These types of REIC ‘examples’ are simply rationales to validate poor underwriting in the name of profits.
Or who’s trying to hide the grow lamps or meth lab.
Another issue, Ted Dykstra said, is that the market can appear to be softening due to the sheer number of real estate agents in Northwest Montana.”
“‘We’re not seeing that. If we get into a situation where we have four or five years of inventory then we have a problem,’ Dykstra said. Right now, he estimated, the area has between 23 and 27 months of inventory.”
That guy Ted is a cool customer. He is very comfortable with only a two year supply of product to sell. “It is different here …”
Yeah and they are entering their prime “Winter” selling season also :)…
Ted Dykstra of Montana,
I’m writing that down. Since about two years of inventory is ok, let’s give him a call in 2009 and see how that worked out for him.
Whatever he is smoking is not the good stuff.
Got popcorn?
Neil
Yeah, I liked that comment about two years’ inventory being OK. Put that together with stanleyjohnson’s post showing that inventory increased 50% in the past four months, and you see that Dykstra will get his problematical four or five-year inventory by next spring. Unless sales increase. (Sales increase? ha ha ha)
Bozeman is already at 6+ years inventory. I guess they should start worrying!
Yeah, all of us at the HBB are takin’ down mental notes. Gonna see how long for it to get to 5 years (HONEST inventory, meaning including fsbo) in his area.
az_lender good to see you posting again. I have a friend with the same problem, DSL is blaming DELL who is blaming DSL. I am wondering how your problem is gonna get resolved.
Got 10% down?
What is the problem?
“‘Most of the loan programs that were available before the credit crunch are still available,’ said Brian Bushlach, a senior adviser with Alpine Mortgage Planning. ‘But the underwriting requirements and credit score requirements have been raised. It’s almost like the old-fashioned mortgage — you have to have a job and good credit.’”
Give me that old fashioned mortgage,
tis the old fashioned mortgage,
tis the old fashioned mortgage
and its good enough for me.
It was good enough for mother
it was good enough for father
it was good enough for granfer
tis good enough for me.
“Mortgage industry veterans, meanwhile, argue that they were the victims. ‘There were a lot of people who lied to get into homes,’ Frazzitta said.
Some of this stuff would make for a good comedy show. This poor dumb clown was as happy as a lark when things were going his way and had no idea that people were lying on their apps…. Riiight! I’m sure some may even have been encouraged to fudge on their applications, ya think?
They already made a comedy movie: “Escrow” coming to a theatre near you soon.
Closing Escrow.
Ah yes, it’s that V word again.
A lot of these scumbag brokers told the FB’s to just leave the income space blank and they would fill it in with whatever it took to get the loan (and that big commission).
Let ‘em rot.
The biggest wager against Wall Street going down. I don’t know if I should believe this prank of not.
$1.78 Billion Bet that Stock Markets will crash by mid-September
Anonymous Stock Trader (”Bob” ??) Sells 10K Contracts on EVERY S&P/Y
“Strike” shorts Stocks “in the money” effectively selling all his SPY
holdings for cash up front without pressuring the market downward This
is an enormous and dangerous stock option activity. If it goes right,
the guy makes about $2 Billion. If he’s wrong, his out of pocket costs
for buying these options will exceed $700 Million!!! The entity who
sold these contracts can only make money if the stock market totally
crashes by the third week in September.

# [TASKS FOR THIS EXERCISE]
- a) Answer these questions from the discussion thread:
(i) How many months of inventory did Ted Dykstra estimate the area has right now?
(ii) Who is described as a senior adviser with Alpine Mortgage Planning?
(iii) How many years of inventory is Bozeman said to be at already?
- b) Duplicate the discussion thread from "Bozeman is already" down to "in his area.".
- c) According to the discussion thread, why might the market in Northwest Montana appear to be softening? Answer in one to three sentences.

# [SUPPLIED RECORDS]
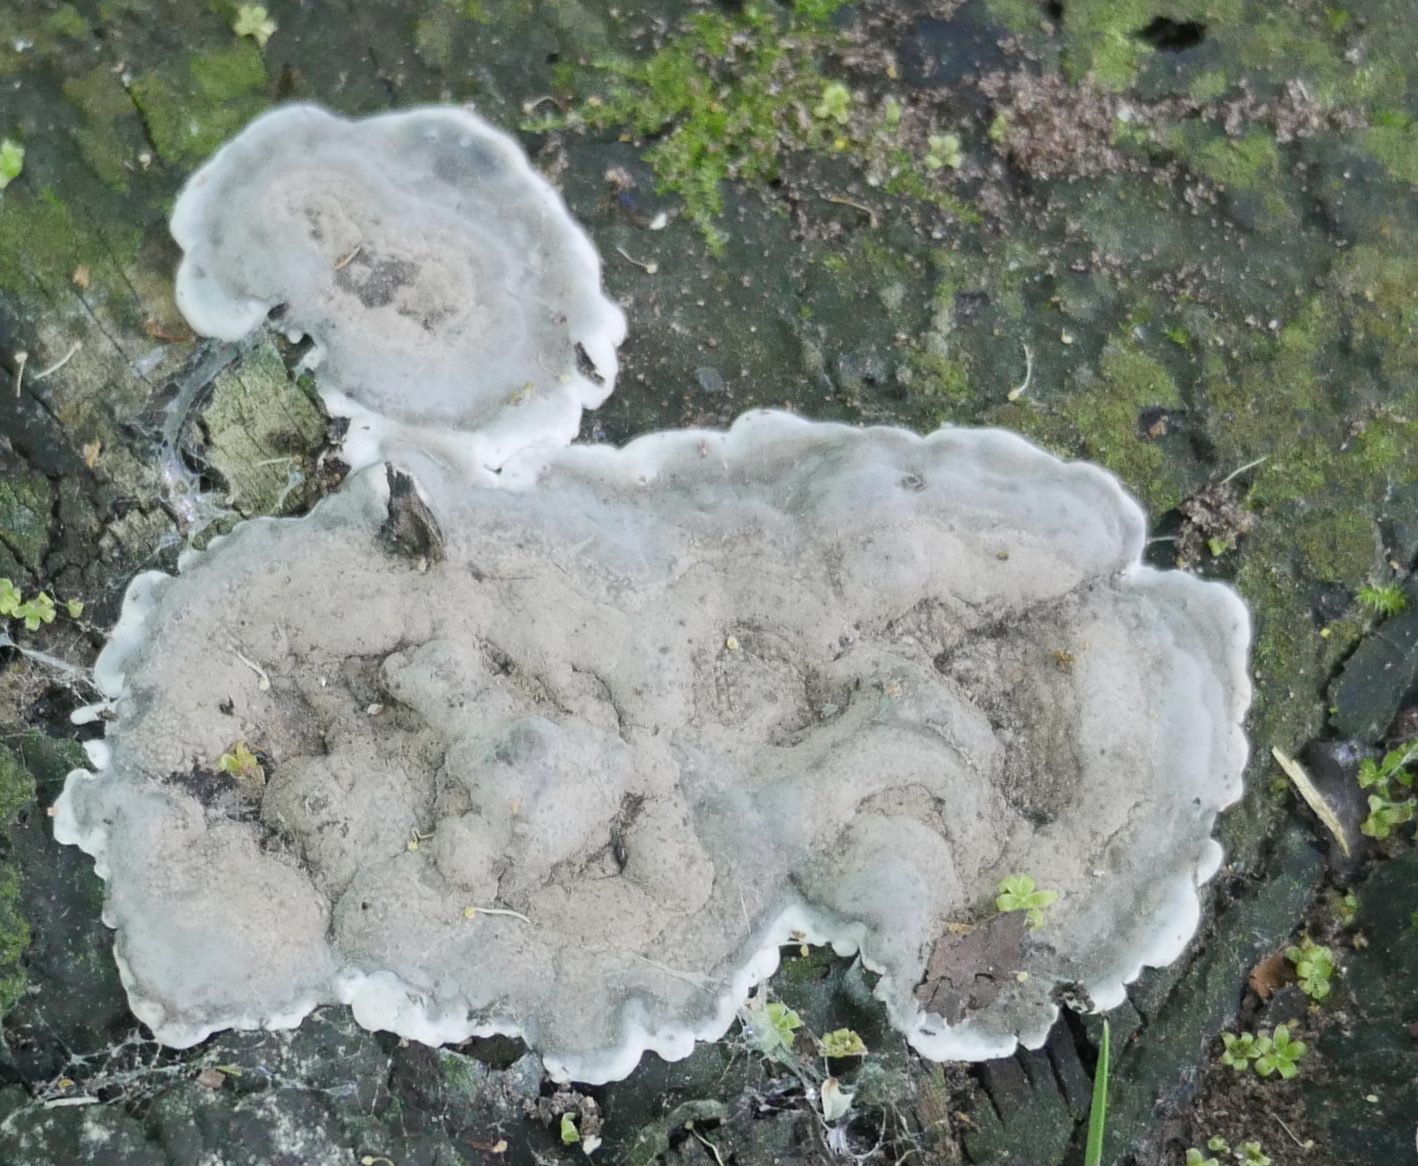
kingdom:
...
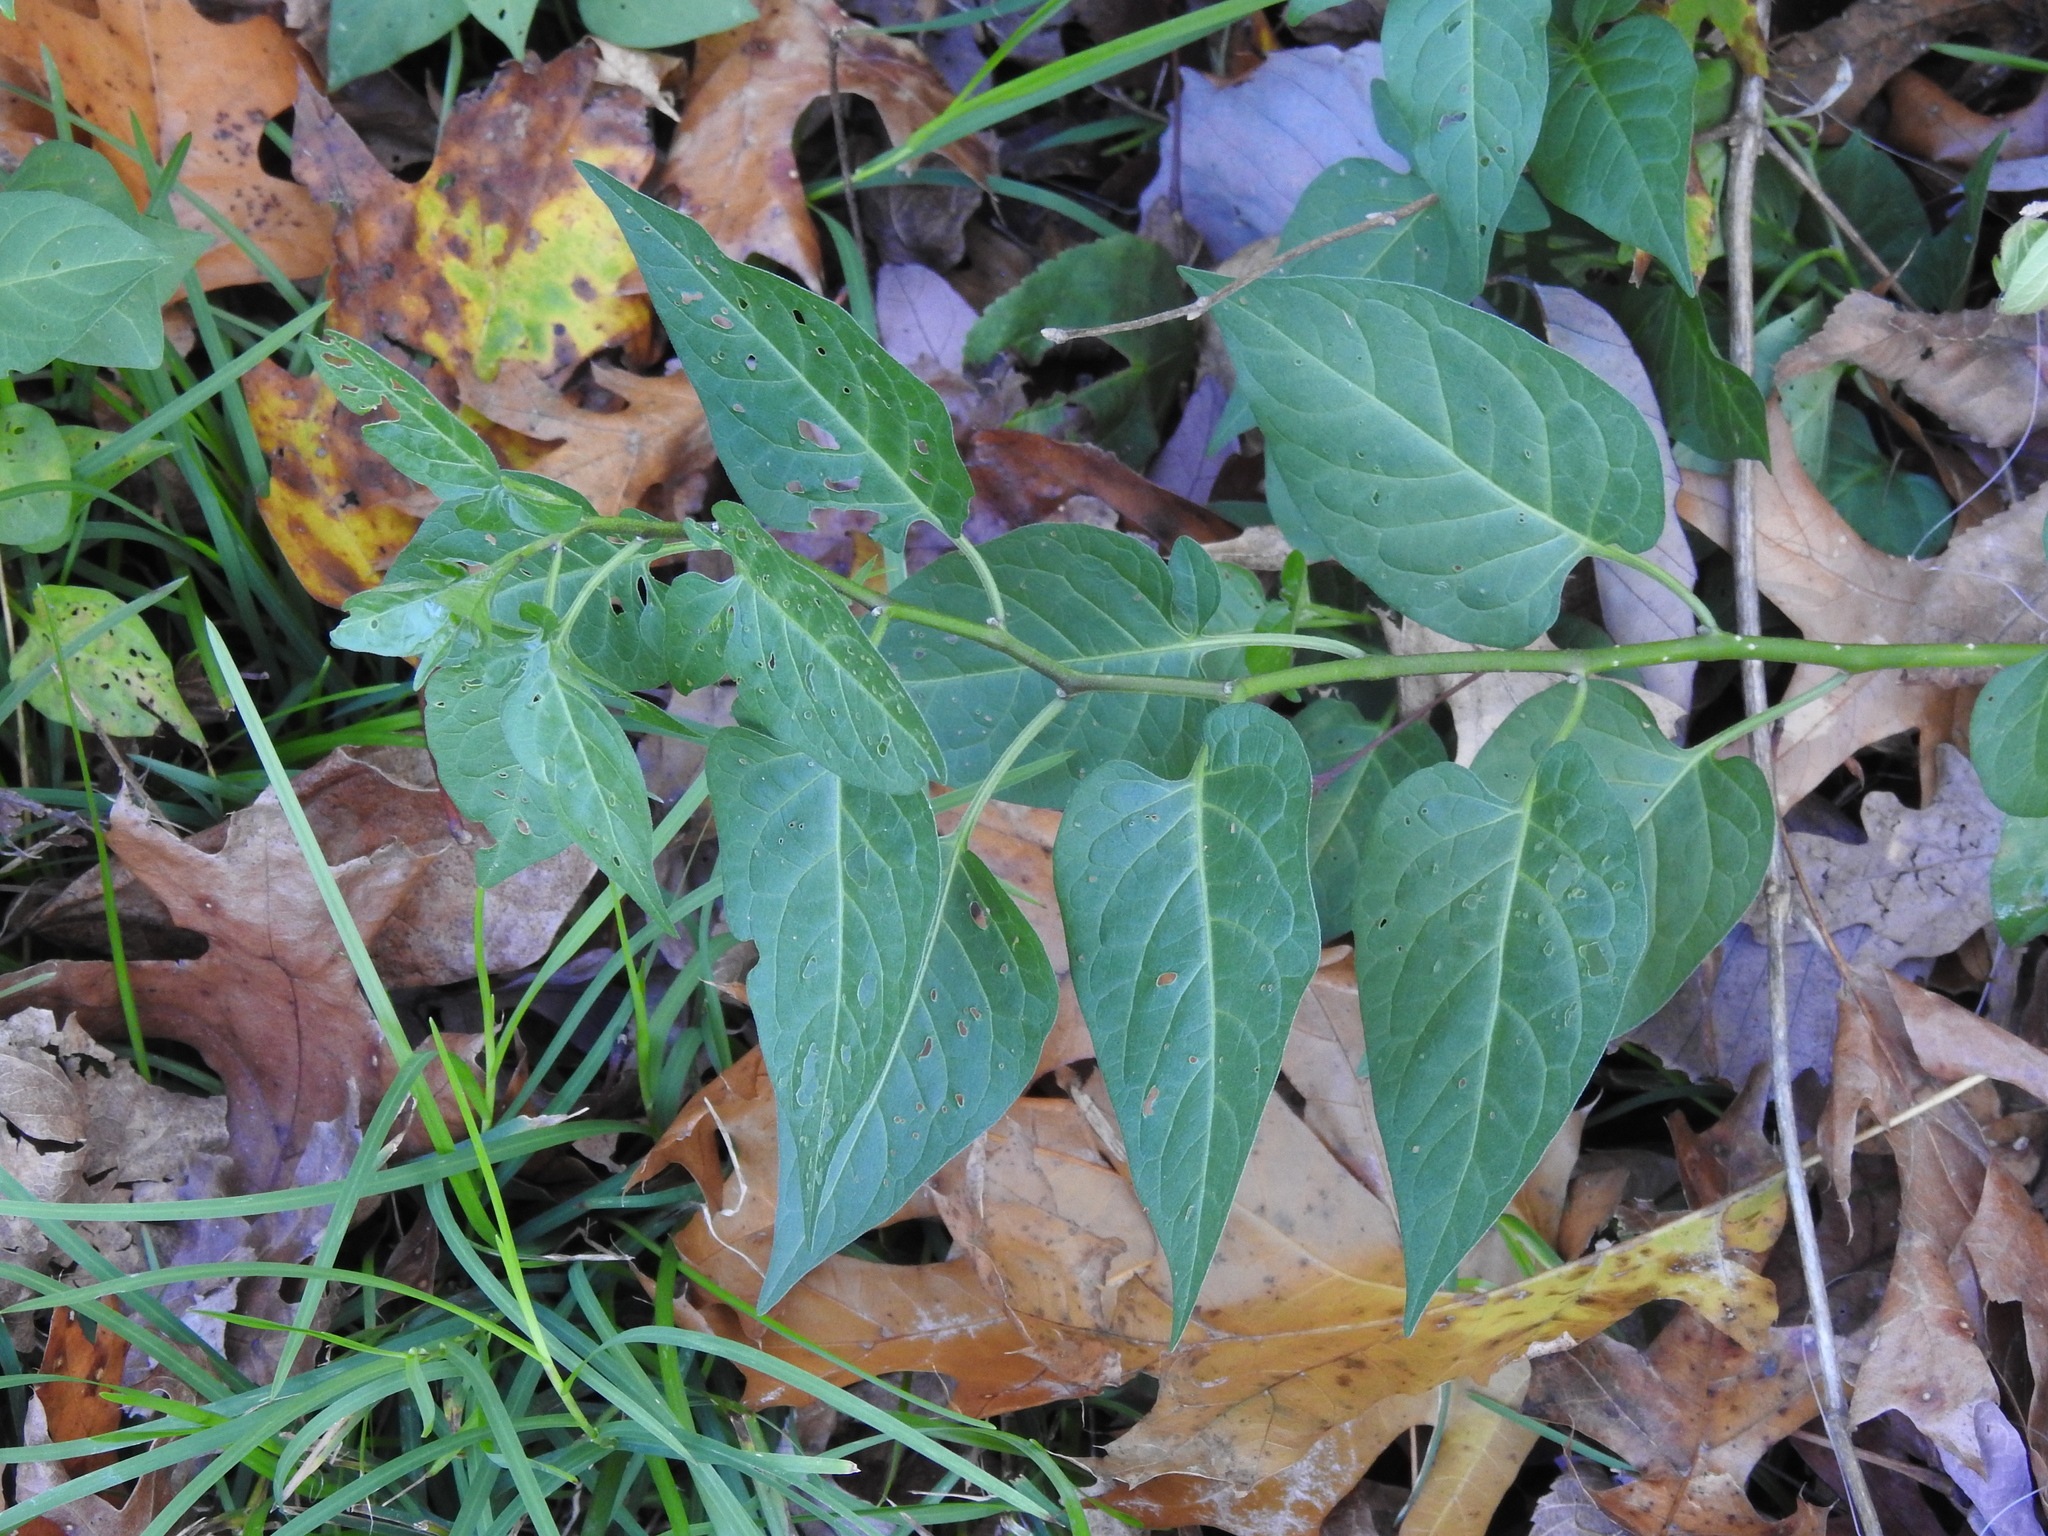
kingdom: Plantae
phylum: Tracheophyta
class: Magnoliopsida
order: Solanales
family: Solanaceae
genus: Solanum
==
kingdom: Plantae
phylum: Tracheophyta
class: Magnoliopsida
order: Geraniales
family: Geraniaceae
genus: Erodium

# [PROBLEM SOLUTIONS]
- a)
(i) Between 23 and 27 months
(ii) Brian Bushlach
(iii) 6+ years

- b)
Bozeman is already at 6+ years inventory. I guess they should start worrying!
Yeah, all of us at the HBB are takin’ down mental notes. Gonna see how long for it to get to 5 years (HONEST inventory, meaning including fsbo) in his area.

- c) Ted Dykstra said the market can appear to be softening because of the sheer number of real estate agents in Northwest Montana.